Towers fall under the aegis of not one but two powerful bureaucracies, the FCC and the FAA, or Federal Aviation Administration. The FAA is enormously fond of massive air-traffic radar antennas, but dourly regards broadcast antennas as a "menace to air navigation." This is the main reason why towers are so flauntingly obvious. If towers were painted sky-blue they'd be almost invisible, but they're not allowed this. Towers are hazards to the skyways, and therefore they are striped in glaring "aviation white" and gruesome "international orange," as if they were big traffic sawhorses.

Both the FCC and FAA are big outfits that have been around quite a while. They may be slow and cumbersome, but they pretty well know the name of the game. Safety failures in tower management can draw savage fines of up to a hundred thousand dollars a day. FCC regional offices have mandatory tower inspection quotas, and worse yet, the fines on offenders go tidily right into the FCC's budget.

That orange and white paint costs a lot. It also peels off every couple of years, and has to be replaced, by hand. Depending on the size of the tower, it's sometimes possible to get away with using navigation- hazard lights instead of paint, especially if the lights strobe. The size of the lights, and their distribution on the tower structure, and their wattage, and even their rate and method of flashing are all spelled out in grinding detail by the FCC and FAA.

In the real world -- and commercial towers are very real-world structures -- lights aren't that much of an advantage over paint. The bulbs burn out, for one thing. Rain shorts out the line. Ice freezes solid on the high upper reaches of the tower, plummets off in big thirty- pound chunks, cracking the lights off (not to mention cracking the lower-mounted antennas, the hoods and windshields of utility trucks, and the skulls of unlucky technicians). The lights' power sometimes fails entirely.

And people shoot the lights and steal them. In the real world, people shoot towers all the time. Something about towers -- their dominating size, their lonely locales, or maybe it's that color-scheme and that pesky blinking -- seems to provoke an element of trigger-happy lunacy in certain people. Bullet damage is a major hassle for the tower owner and renter.

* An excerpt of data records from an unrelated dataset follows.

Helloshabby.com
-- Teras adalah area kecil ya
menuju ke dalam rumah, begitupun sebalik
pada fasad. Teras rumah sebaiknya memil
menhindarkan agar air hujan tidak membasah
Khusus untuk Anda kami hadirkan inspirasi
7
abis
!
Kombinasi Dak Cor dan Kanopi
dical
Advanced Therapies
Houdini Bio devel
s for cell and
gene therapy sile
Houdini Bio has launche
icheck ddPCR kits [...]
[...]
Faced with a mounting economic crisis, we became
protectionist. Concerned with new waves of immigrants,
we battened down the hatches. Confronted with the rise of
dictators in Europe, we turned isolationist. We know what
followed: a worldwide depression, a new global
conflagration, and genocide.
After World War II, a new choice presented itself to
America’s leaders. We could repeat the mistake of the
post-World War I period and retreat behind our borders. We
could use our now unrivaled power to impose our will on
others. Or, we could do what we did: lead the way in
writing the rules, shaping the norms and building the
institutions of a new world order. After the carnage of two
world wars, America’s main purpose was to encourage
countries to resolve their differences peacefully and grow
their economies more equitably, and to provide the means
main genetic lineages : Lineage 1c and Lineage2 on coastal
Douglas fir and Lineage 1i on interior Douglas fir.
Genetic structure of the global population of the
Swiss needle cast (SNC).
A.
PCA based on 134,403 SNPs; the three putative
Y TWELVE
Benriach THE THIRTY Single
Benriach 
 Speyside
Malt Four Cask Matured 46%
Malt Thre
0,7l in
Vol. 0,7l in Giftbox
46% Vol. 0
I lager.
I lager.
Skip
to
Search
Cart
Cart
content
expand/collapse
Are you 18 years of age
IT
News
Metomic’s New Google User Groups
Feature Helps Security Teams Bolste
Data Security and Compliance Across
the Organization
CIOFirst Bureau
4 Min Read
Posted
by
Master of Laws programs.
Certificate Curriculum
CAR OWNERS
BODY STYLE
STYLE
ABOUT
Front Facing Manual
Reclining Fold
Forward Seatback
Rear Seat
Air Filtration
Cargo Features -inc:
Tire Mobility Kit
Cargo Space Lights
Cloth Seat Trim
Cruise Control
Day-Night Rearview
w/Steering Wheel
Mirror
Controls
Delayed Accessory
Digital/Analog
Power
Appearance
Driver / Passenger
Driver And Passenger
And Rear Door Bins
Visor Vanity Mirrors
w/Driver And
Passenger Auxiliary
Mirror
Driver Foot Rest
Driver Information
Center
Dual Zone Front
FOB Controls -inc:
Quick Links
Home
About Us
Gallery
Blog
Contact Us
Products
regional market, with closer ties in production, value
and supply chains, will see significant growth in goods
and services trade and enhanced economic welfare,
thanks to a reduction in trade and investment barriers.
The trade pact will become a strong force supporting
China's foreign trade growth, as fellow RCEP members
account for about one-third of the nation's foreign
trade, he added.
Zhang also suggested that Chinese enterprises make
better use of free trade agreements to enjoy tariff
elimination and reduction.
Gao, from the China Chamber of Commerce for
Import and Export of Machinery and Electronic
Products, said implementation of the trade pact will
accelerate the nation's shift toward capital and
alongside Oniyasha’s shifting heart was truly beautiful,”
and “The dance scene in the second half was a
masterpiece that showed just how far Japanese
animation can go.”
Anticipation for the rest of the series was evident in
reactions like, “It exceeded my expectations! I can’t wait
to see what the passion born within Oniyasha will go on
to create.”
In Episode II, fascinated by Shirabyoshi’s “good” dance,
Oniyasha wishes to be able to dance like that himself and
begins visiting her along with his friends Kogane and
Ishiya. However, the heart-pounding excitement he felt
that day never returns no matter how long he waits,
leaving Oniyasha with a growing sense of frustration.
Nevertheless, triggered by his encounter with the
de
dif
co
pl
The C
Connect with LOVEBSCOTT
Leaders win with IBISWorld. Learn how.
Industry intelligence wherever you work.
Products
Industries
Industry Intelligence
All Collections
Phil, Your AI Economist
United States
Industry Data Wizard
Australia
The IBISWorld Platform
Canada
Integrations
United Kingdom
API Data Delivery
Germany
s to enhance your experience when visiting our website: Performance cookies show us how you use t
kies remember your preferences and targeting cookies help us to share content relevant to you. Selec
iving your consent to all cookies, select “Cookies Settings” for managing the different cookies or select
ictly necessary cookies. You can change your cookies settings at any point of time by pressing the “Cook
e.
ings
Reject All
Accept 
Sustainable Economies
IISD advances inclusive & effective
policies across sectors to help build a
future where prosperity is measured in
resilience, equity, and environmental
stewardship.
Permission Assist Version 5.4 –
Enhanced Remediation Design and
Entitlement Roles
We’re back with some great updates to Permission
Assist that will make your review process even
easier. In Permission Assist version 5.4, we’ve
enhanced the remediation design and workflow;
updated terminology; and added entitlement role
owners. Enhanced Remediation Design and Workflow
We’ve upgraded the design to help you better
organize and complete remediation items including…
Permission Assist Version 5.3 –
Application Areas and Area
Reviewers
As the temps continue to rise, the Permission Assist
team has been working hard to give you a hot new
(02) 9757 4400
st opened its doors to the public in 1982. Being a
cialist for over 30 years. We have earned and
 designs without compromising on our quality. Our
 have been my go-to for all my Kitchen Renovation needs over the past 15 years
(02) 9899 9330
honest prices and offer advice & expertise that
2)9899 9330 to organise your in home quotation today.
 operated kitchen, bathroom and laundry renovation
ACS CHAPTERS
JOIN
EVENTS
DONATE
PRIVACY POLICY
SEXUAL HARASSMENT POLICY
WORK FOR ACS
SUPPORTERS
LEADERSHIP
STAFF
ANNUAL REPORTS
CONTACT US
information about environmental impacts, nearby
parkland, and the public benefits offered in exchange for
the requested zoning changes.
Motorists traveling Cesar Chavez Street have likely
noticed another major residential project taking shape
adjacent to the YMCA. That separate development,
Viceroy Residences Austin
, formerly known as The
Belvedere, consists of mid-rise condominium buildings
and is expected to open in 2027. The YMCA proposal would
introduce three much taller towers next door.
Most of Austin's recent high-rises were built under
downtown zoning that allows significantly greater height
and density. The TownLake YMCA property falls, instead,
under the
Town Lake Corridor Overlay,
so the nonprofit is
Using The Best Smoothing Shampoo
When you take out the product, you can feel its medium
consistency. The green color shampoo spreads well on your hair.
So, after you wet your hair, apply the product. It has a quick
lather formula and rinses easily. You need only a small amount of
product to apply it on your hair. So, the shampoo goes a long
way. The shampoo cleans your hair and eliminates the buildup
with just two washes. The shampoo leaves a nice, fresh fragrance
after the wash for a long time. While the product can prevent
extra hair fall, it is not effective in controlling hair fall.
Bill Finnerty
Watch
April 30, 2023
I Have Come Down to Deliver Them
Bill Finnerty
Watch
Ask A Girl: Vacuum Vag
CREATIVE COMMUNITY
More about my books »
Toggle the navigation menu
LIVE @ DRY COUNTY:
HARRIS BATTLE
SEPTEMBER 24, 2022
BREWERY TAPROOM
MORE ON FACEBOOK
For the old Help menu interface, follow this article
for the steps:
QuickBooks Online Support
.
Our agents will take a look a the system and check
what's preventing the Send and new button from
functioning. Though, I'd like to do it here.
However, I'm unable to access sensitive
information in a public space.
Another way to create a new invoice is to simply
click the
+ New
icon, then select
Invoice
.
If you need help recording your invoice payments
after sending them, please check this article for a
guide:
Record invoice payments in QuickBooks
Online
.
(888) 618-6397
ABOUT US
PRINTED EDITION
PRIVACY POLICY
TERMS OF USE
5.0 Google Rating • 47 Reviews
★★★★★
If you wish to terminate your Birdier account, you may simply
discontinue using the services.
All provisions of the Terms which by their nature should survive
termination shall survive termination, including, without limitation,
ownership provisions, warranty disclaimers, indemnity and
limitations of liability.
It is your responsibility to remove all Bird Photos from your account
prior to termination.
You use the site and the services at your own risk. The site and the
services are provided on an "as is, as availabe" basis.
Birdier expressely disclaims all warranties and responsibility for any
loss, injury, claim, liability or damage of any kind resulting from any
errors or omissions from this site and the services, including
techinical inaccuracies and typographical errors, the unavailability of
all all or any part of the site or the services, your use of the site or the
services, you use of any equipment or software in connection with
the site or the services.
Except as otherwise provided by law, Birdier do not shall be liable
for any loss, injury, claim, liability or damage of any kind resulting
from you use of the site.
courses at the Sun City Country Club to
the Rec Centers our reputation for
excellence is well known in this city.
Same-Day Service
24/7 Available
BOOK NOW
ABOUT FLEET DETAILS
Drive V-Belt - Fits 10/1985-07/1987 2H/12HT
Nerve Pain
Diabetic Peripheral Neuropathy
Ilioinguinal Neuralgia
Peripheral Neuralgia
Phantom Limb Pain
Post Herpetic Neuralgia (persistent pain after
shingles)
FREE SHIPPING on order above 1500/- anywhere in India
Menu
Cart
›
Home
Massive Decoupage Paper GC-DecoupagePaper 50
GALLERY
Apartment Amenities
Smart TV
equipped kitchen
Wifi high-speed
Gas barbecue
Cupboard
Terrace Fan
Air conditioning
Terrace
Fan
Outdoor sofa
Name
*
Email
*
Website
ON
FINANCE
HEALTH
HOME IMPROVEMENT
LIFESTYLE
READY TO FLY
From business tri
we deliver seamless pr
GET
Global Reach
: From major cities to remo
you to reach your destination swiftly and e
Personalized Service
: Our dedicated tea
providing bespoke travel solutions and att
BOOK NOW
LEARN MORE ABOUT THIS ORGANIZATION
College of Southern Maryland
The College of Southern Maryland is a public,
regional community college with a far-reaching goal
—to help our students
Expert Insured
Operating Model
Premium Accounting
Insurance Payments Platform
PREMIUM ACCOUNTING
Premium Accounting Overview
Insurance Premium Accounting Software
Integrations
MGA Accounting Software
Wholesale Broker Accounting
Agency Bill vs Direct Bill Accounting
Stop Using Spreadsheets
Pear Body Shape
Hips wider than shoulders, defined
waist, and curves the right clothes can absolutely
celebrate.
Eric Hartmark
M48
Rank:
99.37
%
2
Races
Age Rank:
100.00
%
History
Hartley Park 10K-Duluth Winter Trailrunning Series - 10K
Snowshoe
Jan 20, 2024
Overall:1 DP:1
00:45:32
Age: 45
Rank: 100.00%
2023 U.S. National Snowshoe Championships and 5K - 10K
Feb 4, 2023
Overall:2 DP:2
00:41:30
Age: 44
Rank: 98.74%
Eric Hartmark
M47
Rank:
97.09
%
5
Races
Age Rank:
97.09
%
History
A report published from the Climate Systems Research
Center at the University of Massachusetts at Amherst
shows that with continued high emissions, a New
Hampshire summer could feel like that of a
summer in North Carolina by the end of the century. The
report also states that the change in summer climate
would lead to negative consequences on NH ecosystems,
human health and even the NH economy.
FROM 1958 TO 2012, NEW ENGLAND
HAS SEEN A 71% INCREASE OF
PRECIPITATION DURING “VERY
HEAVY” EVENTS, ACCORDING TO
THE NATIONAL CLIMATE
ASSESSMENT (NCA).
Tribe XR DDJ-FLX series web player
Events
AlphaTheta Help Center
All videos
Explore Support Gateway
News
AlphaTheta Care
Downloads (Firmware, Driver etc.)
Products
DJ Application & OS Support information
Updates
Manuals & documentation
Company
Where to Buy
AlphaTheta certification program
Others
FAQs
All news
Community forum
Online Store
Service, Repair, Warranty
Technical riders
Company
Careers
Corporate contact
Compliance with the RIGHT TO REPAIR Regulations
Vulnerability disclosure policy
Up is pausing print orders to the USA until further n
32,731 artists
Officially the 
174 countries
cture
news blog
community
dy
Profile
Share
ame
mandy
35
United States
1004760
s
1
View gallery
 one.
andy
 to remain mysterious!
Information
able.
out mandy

People, especially drunken undergraduates in college towns, often climb the towers and steal the hazard lights as trophies. If you visit the base of a tower, you will usually find it surrounded with eight-foot, padlocked galvanized fencing and a mean coil of sharp razor-wire. But that won't stop an active guy with a pickup, a ladder, and a six-pack under his belt.

The people who physically build and maintain towers refer to themselves as "tower hands." Tower engineers and designers refer to these people as "riggers." The suit- and-tie folks who actually own broadcasting stations refer to them as "tower monkeys." Tower hands are blue-collar industrial workers, mostly agile young men, mostly nonunionized. They're a special breed. Not everybody can calmly climb 2,000 feet into their air with a twenty- pound tool-belt of ohmmeters, wattmeters, voltage meters, and various wrenches, clamps, screwdrivers and specialized cutting tools. Some people get used to this and come to enjoy it, but those who don't get used to it, *never* get used to it.